There's too many to mention really; there's so much expertise at Nike. That's my favorite thing: There's no other company in the world that has the talent and the designers that Nike does. It's like an embarrassment of riches. If you want to know about something, there's always someone to go to that has this huge amount of knowledge on a subject.

How do you stay inspired or challenged to innovate and design?

One of my favorite things about working at Nike is the amazing talent that I'm surrounded by every day. YWe have so much up-and-coming talent and so many people that have been there as long as I have. It's the kind of mix of all that amazing expertise and all that amazing young talent, it's buzzing around you at all times.
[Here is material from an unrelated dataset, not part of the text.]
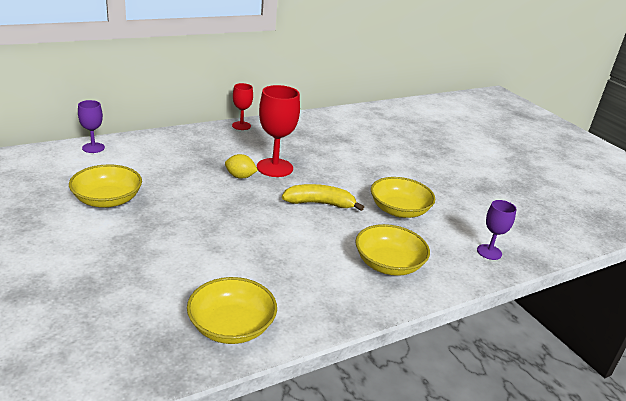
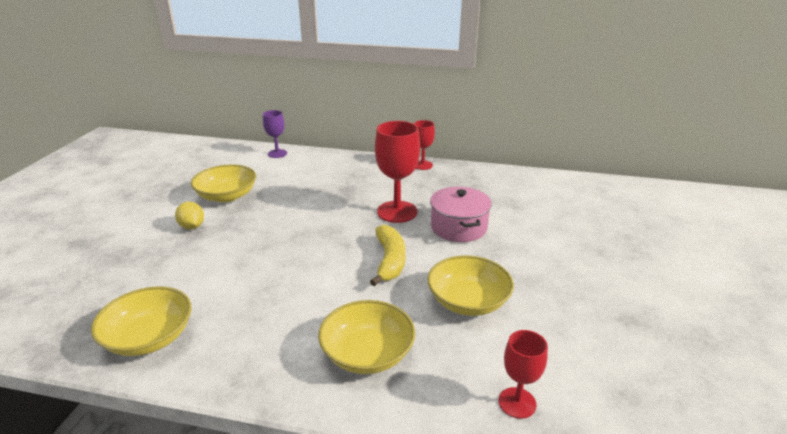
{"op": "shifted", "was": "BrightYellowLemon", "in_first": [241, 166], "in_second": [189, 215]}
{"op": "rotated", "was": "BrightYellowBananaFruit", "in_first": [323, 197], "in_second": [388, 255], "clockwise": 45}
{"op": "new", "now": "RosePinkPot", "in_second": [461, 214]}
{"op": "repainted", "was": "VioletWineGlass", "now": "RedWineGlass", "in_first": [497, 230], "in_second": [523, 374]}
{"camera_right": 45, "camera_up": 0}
So that's one thing that helps, you can't not see amazing stuff every day.

Also, we get to travel to some of our global cities. This is probably the third or fourth time I've been to Paris this year. We're really lucky we get to travel all over the world. We go to New York, we go to Asia, we go to Europe, as well, and just soak up the environment, see what the consumers are doing, see what the look of trends are and how they're shifting.

Can you talk a little bit about the types of sneaker cultures you see around the world?

It's different in every city and that's what's exciting. If you go to London, there definitely is a big sneaker culture scene there, and then if you go to Paris, there's a different sneaker culture, and if you go to Seoul, there's another one. It's like looking at how a consumer wears products in different ways that is so interesting, and how you can design for all those different people. Sneaker culture is an amazing thing right now. It's also growing for women and they're starting to find their voice in streetwear and bringing femininity to streetwear, and really affecting how trends are changing and leading in that space. It's a really exciting time to be working on women's product and focusing on that.

Sneaker culture is so rooted online and in social media these days. Do you think a sneaker designer's career trajectory now is any different than when you first started out?

That's a good question. The fact that social media is so prevalent and women are finding their voice through it, I think it's an exciting time to be working in sneakers now. When I started, it was still exciting but it was just different. We didn't have social media. Things are so quick now. People see ideas and they're latching onto stuff so quick and they want newer more often, better and quicker. So I think it's just faster now than it was when I started.

If you had any advice for someone looking to get into footwear design, what would it be?

Follow your dreams and go for it. Work hard and know what you want, and know there's amazing opportunities out there. Come to Nike. It's a great place to work.

This interview has been edited and condensed for clarity.